Work to complete: Begin at the line below that has "Schwarzkümmelöl - Der Ernaehrungscoach.de" and stop after the line that has "Cristi Doru". Please restate only those lines, word for word.

Provided records:
--

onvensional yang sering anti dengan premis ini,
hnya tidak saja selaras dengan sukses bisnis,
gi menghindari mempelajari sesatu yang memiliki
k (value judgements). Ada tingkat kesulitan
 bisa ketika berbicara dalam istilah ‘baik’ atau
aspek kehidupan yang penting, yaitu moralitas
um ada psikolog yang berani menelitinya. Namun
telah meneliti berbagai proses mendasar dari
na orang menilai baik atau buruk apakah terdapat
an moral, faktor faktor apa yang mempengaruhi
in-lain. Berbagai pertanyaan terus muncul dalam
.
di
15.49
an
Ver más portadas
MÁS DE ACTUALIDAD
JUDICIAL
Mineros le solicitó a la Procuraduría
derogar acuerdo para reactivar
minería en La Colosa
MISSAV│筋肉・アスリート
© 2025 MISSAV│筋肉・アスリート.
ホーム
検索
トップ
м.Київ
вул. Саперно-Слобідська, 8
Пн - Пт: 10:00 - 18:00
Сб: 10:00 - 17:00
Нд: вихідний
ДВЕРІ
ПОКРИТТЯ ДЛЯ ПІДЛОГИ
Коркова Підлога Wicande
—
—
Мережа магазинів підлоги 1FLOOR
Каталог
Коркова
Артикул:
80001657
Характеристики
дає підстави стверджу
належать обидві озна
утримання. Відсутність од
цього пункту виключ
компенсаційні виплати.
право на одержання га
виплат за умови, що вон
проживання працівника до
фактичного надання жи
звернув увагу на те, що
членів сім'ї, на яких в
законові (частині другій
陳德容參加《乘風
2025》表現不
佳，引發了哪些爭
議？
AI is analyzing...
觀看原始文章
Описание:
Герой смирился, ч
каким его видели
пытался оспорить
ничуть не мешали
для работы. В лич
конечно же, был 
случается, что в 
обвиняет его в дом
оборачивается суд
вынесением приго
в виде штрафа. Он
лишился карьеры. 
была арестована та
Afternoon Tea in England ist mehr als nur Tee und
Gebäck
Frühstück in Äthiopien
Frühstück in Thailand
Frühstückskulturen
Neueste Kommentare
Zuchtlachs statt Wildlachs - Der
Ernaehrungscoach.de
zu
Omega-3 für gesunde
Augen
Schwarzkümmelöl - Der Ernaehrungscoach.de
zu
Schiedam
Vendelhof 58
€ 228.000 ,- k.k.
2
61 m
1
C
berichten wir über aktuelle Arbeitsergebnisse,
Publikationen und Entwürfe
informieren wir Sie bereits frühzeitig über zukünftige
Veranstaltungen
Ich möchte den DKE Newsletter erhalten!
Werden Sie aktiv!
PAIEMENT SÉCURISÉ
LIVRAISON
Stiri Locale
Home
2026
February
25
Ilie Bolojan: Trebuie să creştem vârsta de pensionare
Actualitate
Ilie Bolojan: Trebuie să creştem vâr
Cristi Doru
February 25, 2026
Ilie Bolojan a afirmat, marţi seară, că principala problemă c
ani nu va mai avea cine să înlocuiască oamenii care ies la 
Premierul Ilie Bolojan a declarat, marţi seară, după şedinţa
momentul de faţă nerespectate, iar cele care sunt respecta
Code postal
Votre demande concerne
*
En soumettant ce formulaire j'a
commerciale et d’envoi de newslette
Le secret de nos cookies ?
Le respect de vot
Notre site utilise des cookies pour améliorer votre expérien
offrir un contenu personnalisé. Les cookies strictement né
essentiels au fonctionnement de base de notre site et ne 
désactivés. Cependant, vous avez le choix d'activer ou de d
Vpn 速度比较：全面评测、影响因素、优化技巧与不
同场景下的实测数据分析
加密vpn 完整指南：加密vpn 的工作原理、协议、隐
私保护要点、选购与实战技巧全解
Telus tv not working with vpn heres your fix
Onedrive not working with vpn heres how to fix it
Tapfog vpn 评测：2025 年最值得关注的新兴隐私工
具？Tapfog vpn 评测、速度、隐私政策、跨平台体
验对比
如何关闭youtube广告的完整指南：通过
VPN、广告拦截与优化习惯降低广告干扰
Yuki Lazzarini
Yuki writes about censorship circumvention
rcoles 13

--

Your response:
Schwarzkümmelöl - Der Ernaehrungscoach.de
zu
Schiedam
Vendelhof 58
€ 228.000 ,- k.k.
2
61 m
1
C
berichten wir über aktuelle Arbeitsergebnisse,
Publikationen und Entwürfe
informieren wir Sie bereits frühzeitig über zukünftige
Veranstaltungen
Ich möchte den DKE Newsletter erhalten!
Werden Sie aktiv!
PAIEMENT SÉCURISÉ
LIVRAISON
Stiri Locale
Home
2026
February
25
Ilie Bolojan: Trebuie să creştem vârsta de pensionare
Actualitate
Ilie Bolojan: Trebuie să creştem vâr
Cristi Doru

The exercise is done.